(Extracted page text data)
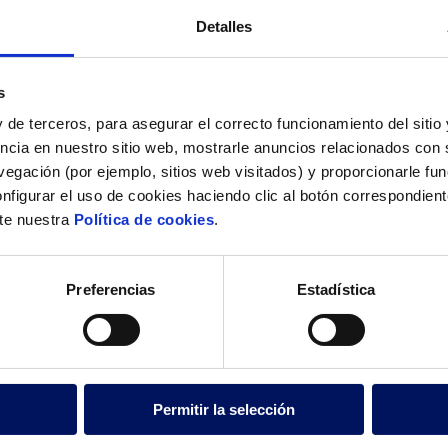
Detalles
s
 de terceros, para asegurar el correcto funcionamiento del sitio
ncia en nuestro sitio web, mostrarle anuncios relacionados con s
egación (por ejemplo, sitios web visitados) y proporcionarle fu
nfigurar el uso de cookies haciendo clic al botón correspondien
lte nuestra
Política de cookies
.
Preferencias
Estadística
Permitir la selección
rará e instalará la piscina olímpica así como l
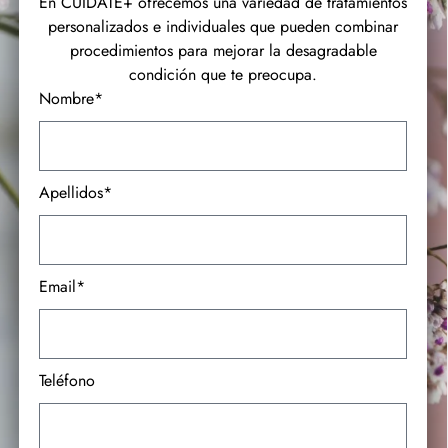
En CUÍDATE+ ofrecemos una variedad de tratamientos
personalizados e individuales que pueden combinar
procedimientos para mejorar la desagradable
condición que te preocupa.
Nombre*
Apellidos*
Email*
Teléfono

● **Task to carry out**
Would you reproduce the lines above exactly, without carrying over the pictures?

● **Written solution**
Detalles
s
 de terceros, para asegurar el correcto funcionamiento del sitio
ncia en nuestro sitio web, mostrarle anuncios relacionados con s
egación (por ejemplo, sitios web visitados) y proporcionarle fu
nfigurar el uso de cookies haciendo clic al botón correspondien
lte nuestra
Política de cookies
.
Preferencias
Estadística
Permitir la selección
rará e instalará la piscina olímpica así como l
En CUÍDATE+ ofrecemos una variedad de tratamientos
personalizados e individuales que pueden combinar
procedimientos para mejorar la desagradable
condición que te preocupa.
Nombre*
Apellidos*
Email*
Teléfono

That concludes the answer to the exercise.